The carriage was taken from them, and Brute forced to dismount; he stood leaning against the wall of the tavern, swaying slightly nonetheless, sweat beading his smooth brow. “You can go in and mingle with Jurak or face your fate,” the woman said, and it was obvious by her tone that she would have preferred the lattermost.
“Feeling particularly ominous, are we?” muttered Eorn, suddenly irascible, but found himself moving toward the dilapidated steps leading to the third floor--until the door of the tavern swung open, and Brute’s tall, emaciated frame was contorted to allow him swift entrance into the establishment. “Hi, you,” said Eorn sharply, as if whistling a dog back to his side, and made to grab at Brute’s shirtsleeve before his hand twitched and he reconsidered. Instead, his eyes--now neither moon- nor shadow-grey but darker, more opaque, like metal--flickered to the woman. “We appear to be mingling,” he said, dry words through a dry mouth, and entered after his companion.
Immediately after the entryway reigned a cloud of violet smoke thick enough in which to wade, or swim. Eorn heard Brute coughing violently somewhere up ahead; a dull thud and a feeble ‘ow’ was heard emitting from a similar position moments later. As his eyes adjusted to the darkness, he glanced backward, as if to reassure himself that the woman was following--or that she wasn’t--and subsequently collided with Brute, who had stopped. Eorn swore, loudly, as a flare of magic seared his skin. Brute, forced to experience the same pain, began to weep.

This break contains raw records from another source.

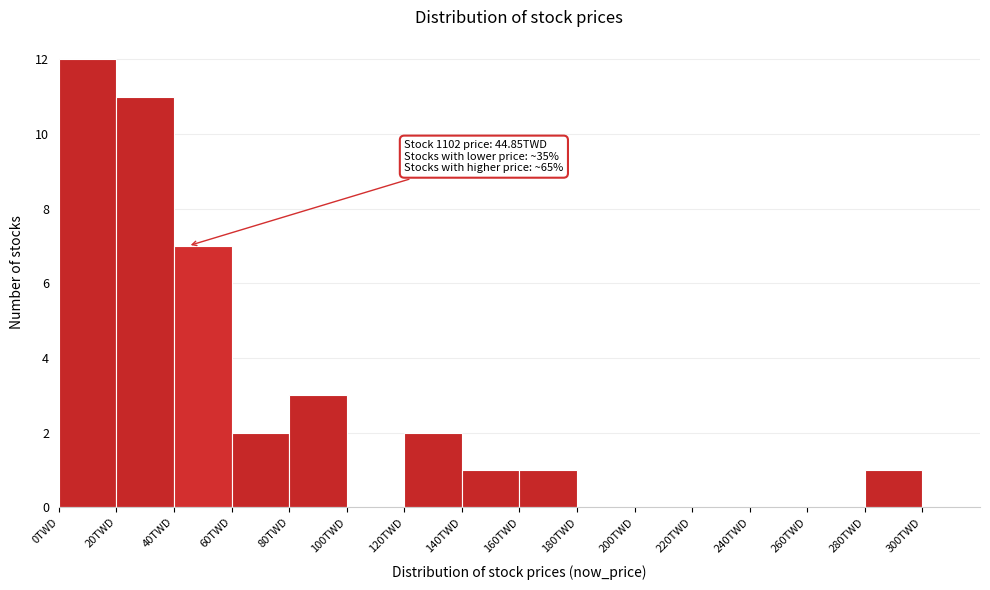

Over which range of the x-axis is the bar tallest?

0 to 20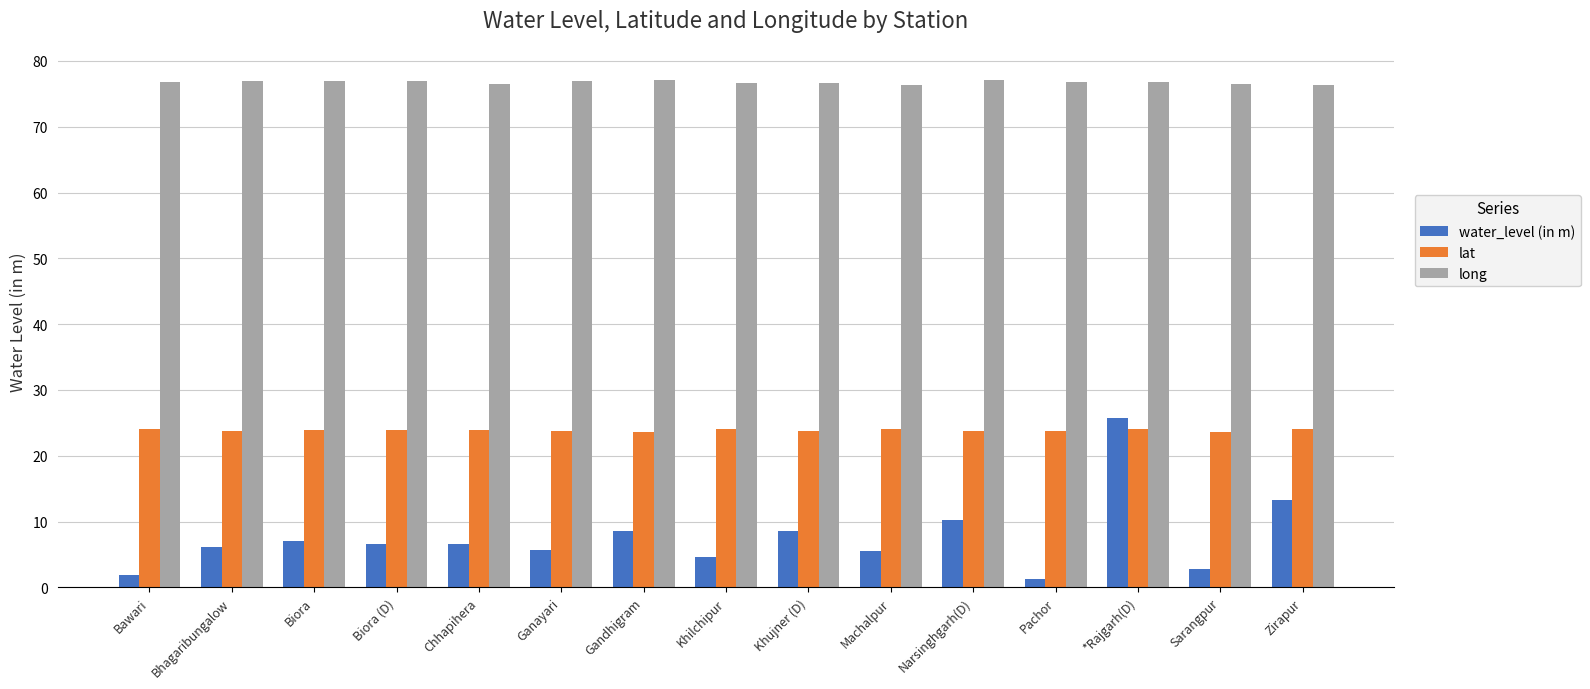

How many bars are there in each group?

3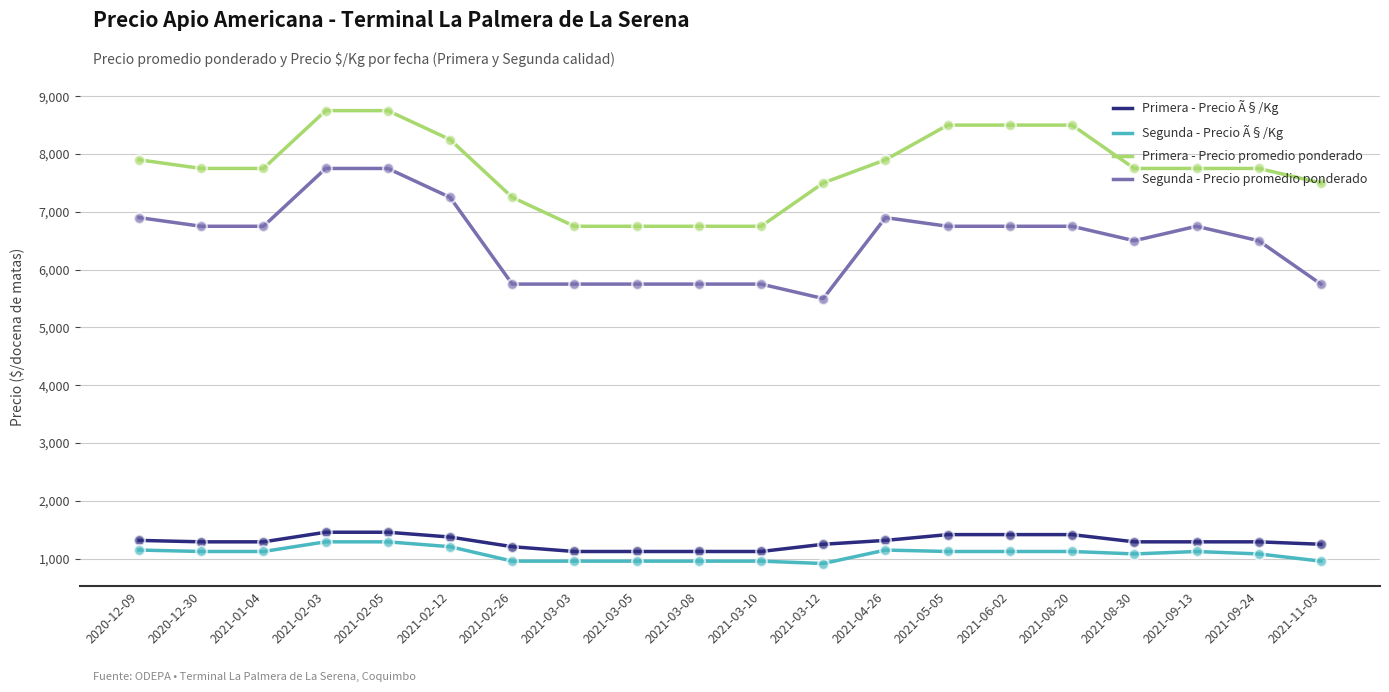

Which series has the largest total across all categories?

Primera - Precio promedio ponderado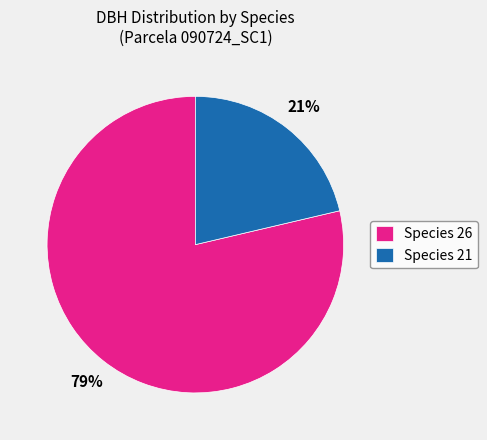

What is the smallest slice in the pie chart?

Species 21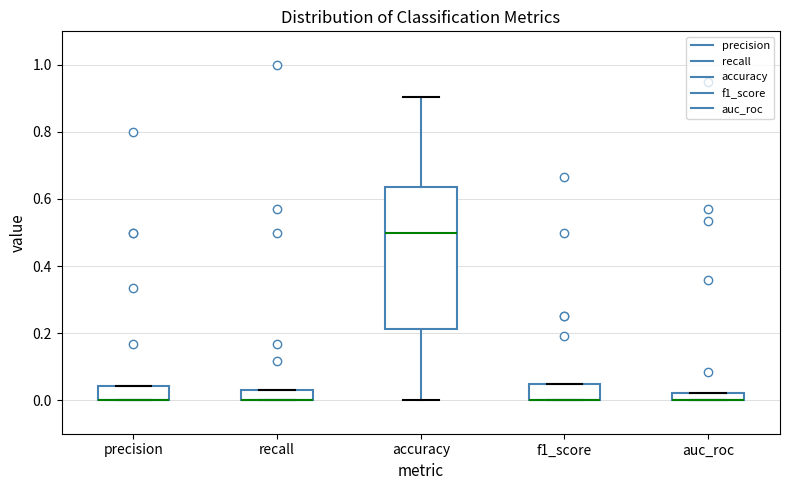

Which box is the tallest, from its lower edge to its upper edge?

accuracy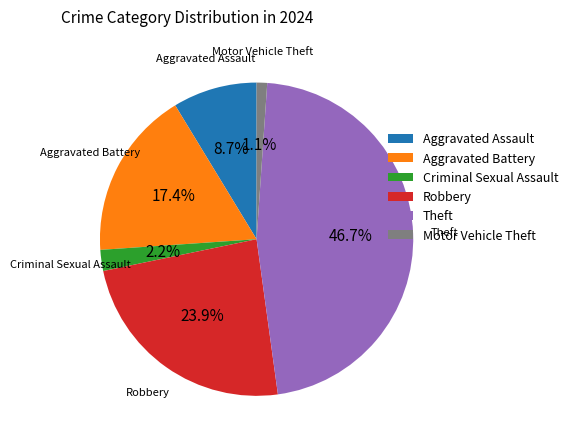

Combined, do Aggravated Battery and Robbery account for over 50%?

No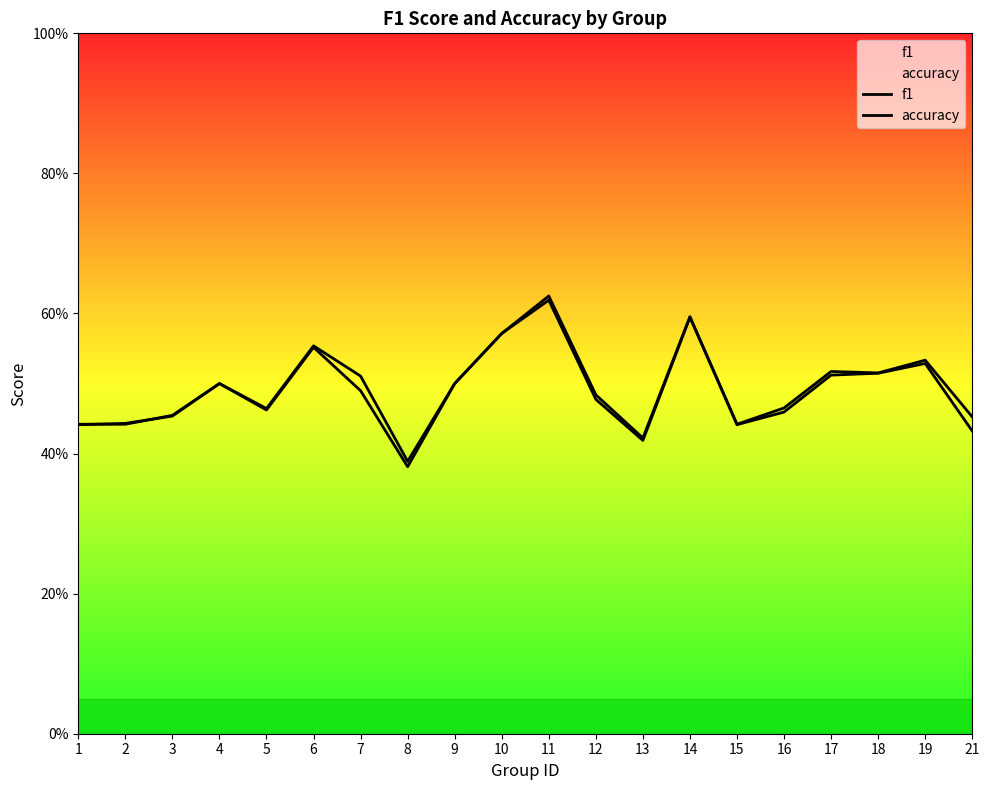

Which label corresponds to the largest value in the chart?

11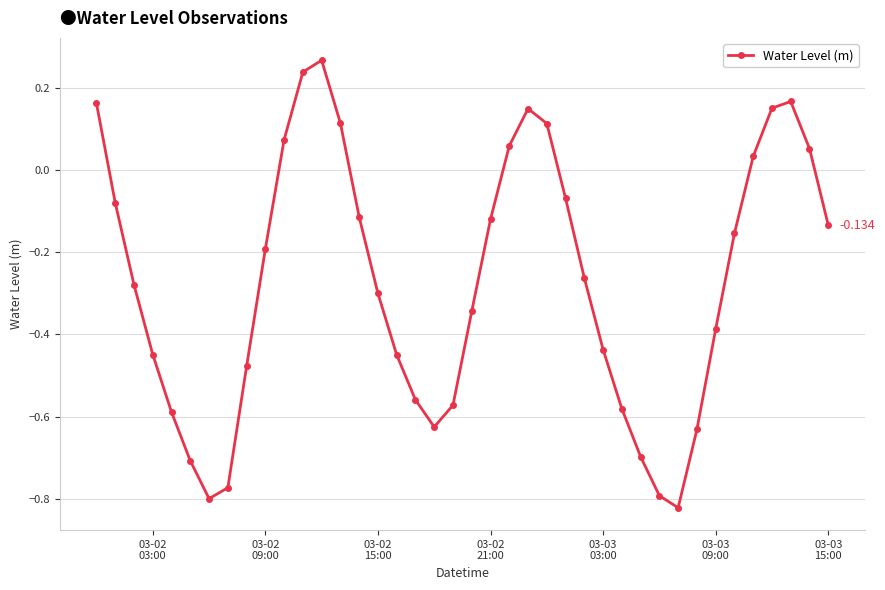

True or false: the data has more than 1 interior local peaks.

True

“Hush,” came a swarthy monosyllable from somewhere in the smoke; a face as dusky as its voice, strikingly exotic in its beauty, all robust cheekbones and plush grinning lips. The smoke parted only enough to reveal sections of her at a time--a bare, rich brown leg; a purple gown of an unfamiliar style; dark hair elaborately coiled into a crown atop her head. Brute immediately fell to his knees and kissed the woman’s bare feet, as Eorn glanced at him in poorly veiled disgust.
“Djabenusiri,” cried Brute, in tones of dulcet rapture, and the woman slipped a bejeweled finger beneath his chin, raising his tear-stained face (Eorn could not discern if his tears were now of his earlier sorrow or his present joy) to regard her own. Her gaze moved to Eorn’s, and the radiance of very white teeth suddenly sliced through the darkness. “And who are you?” she asked, ignoring Brute, who remained staring at her and trembling.
“I’d like to ask you that myself, my lady,” he responded, arms crossed, nudging the immobile Brute with the toe of his boot.
“Who are you?” asked the woman again, but the question was now laced with not sugar but poison, and very obviously directed to the man over Eorn’s shoulder as opposed to Eorn himself. The smoke was clearing, as someone had extinguished the pipe at her lips, and in the sudden clarity, she appeared slightly less majestic and intimidating and more like a teenaged girl caught wearing her mother’s expensive gowns.
“Seize her!” the woman shrieked in the awkward pause that followed, leveling an imperious finger at the floor. At the feet of the man who had followed them in was another woman, prone, dressed in rags, her hands bound behind her and her feet at the ankles. She appeared to be hellbent on creating some disruption, but the gag in her mouth prevented any noise beyond infuriated bursts of choked screams. She flailed at the man’s feet in a wordless imploring for help, or a seething display of the present state of her happiness.
The majestic-but-not woman’s breath came in short bursts from her flared nostrils, since no one seemed keen to obey her command.
Eorn shifted his weight from foot to foot. “I’ll be upstairs,” he announced, and headed toward the door.